EXERCISE GOAL >> For the data below, give again exactly the lines from the one containing "energy to function)*" through the one containing "### 3) If your", both ends included, and no others.

[RECORDS FOR THIS EXERCISE]

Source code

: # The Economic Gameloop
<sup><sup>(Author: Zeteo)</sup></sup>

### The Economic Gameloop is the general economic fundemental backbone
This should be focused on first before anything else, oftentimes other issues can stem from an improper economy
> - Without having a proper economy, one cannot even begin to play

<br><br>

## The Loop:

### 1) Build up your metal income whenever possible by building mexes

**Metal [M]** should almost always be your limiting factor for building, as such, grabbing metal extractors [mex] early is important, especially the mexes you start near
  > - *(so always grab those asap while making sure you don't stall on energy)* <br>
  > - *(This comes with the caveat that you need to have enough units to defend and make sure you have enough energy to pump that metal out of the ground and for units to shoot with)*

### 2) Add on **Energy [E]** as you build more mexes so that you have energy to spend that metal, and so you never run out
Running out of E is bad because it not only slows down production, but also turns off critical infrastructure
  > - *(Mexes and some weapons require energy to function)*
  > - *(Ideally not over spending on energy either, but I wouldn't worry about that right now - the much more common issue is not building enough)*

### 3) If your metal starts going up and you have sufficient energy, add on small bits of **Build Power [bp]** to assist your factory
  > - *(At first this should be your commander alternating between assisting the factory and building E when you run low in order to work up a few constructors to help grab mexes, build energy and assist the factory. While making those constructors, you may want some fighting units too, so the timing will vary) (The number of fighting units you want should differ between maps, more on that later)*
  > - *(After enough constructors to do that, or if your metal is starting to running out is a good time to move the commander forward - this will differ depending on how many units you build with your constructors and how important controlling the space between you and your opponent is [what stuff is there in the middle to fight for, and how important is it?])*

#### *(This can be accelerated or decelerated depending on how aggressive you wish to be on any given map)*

[/RECORDS FOR THIS EXERCISE]

TASK ANSWER >>
  > - *(Mexes and some weapons require energy to function)*
  > - *(Ideally not over spending on energy either, but I wouldn't worry about that right now - the much more common issue is not building enough)*

### 3) If your metal starts going up and you have sufficient energy, add on small bits of **Build Power [bp]** to assist your factory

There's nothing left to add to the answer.